Des objectifs « consensuels et atteignables à moyen terme, qui permettraient déjà de faire reculer les pratiques les plus préjudiciables », affirme l’organisation dans son rapport, avant d’énumérer vingt mesures concrètes à destination des pouvoirs publics français et des entreprises. Parmi elles : planifier sur dix ans l’interdiction de l’élevage intensif, de la pisciculture et de la pêche industrielle.
« Une décroissance de la souffrance »
« Il faut déjà instaurer un moratoire, détaille Brigitte Gothière. Beaucoup d’élevages intensifs voient le jour, il faut geler ce genre de projets. Une majorité de Français y est d’ailleurs favorable. » Selon le dernier baromètre de la Fondation 30 Millions d’amis, 83 % des sondés souhaitent l’interdiction de l’élevage intensif. Outre le moratoire, l’association réclame ensuite l’inscription de ces pratiques dans la loi d’ici à 2030 ; l’accompagnement et la reconversion des personnes qui en dépendent aujourd’hui, « avec des échéanciers planifiés par filière ».
L214 propose également de mettre fin aux subventions — européennes notamment — accordées à l’élevage intensif et à la pêche industrielle, et de les rediriger vers le soutien à des pratiques agricoles alimentaires végétales. L’association plaide aussi pour la fin des importations dans l’Union européenne des « produits moins-disants sur le plan social, environnemental et de la condition animale » ; le développement et la promotion des filières végétales ; l’arrêt des financements publics pour promouvoir des produits issus de l’élevage et de la pêche…
« Mettre les politiques devant leurs responsabilités »
« Tuer deux fois moins d’animaux peut rendre notre agriculture indépendante des importations », affirme l’association. Celles-ci représentent en moyenne plus de 30 % de la consommation totale de viande en France. L214 met également en avant l’amélioration des finances publiques (la gestion de la grippe aviaire a par exemple coûté à l’État 1,1 milliard d’euros pour l’épisode 2021-2022) et des revenus des agriculteurs.

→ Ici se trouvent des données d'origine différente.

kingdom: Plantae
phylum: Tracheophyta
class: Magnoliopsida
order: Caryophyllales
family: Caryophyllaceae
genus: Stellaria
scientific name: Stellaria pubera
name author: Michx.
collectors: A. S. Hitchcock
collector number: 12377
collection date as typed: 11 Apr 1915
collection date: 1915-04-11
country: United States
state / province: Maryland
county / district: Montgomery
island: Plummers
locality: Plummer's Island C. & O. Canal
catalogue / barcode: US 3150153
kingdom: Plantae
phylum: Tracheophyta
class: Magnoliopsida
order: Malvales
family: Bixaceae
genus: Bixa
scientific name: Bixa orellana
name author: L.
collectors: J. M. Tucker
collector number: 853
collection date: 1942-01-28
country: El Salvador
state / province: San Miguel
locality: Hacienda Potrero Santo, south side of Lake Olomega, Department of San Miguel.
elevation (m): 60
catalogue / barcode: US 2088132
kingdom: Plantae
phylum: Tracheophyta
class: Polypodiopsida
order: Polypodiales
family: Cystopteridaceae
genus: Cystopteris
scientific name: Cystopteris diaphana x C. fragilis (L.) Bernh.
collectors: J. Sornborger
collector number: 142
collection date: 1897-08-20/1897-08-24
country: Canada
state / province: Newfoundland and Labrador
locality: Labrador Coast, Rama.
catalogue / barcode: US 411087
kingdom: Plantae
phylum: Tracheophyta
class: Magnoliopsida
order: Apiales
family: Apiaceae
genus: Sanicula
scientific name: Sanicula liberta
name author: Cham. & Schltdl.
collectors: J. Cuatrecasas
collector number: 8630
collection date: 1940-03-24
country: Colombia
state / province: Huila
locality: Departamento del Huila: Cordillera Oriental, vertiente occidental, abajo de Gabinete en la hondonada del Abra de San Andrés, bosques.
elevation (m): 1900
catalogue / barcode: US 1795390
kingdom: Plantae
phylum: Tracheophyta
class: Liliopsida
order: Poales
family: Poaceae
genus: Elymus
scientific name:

« Un volume de production plus faible n’implique pas moins d’éleveurs ou une baisse du chiffre d’affaires », peut-on lire dans le rapport, qui s’appuie sur le scénario « Afterres 2050 » de l’association Solagro. Celui-ci estime qu’une division par deux des productions animales créerait 125 000 emplois tout en augmentant le revenu agricole net.
« C’est cela qui est formidable avec la réduction du nombre d’animaux tués et la sortie des modèles intensifs, insiste Brigitte Gothière. C’est une croissance du bonheur et une décroissance de la souffrance, pour les animaux comme pour les agriculteurs, les ouvriers d’abattoirs et les pêcheurs. »
Reste à convaincre le gouvernement. Ce qui n’est pas une mince affaire, quand on constate que l’exécutif ne retire pas son soutien au modèle agricole intensif et rechigne à affirmer publiquement qu’il faut réduire notre consommation de produits d’origine animale.
« Il faut mettre les politiques devant leurs responsabilités, prévoit Brigitte Gothière. On va utiliser les mêmes tactiques que celles utilisées contre les entreprises qui refusaient d’interdire la vente des œufs issus de poules pondeuses en cage : on a interpellé, on a mis dans l’espace public “telle entreprise ne veut pas”, et on fera la même chose pour les politiques. Chacun devra rendre compte sur son territoire de son inaction à l’égard des animaux et de l’intérêt général. »
L214 organisera plusieurs rassemblements en France dès le 14 juin pour appeler à ce « sauvetage du siècle ». L’association fait savoir que des premières actions centrées sur les personnalités politiques et les entreprises auront lieu en septembre.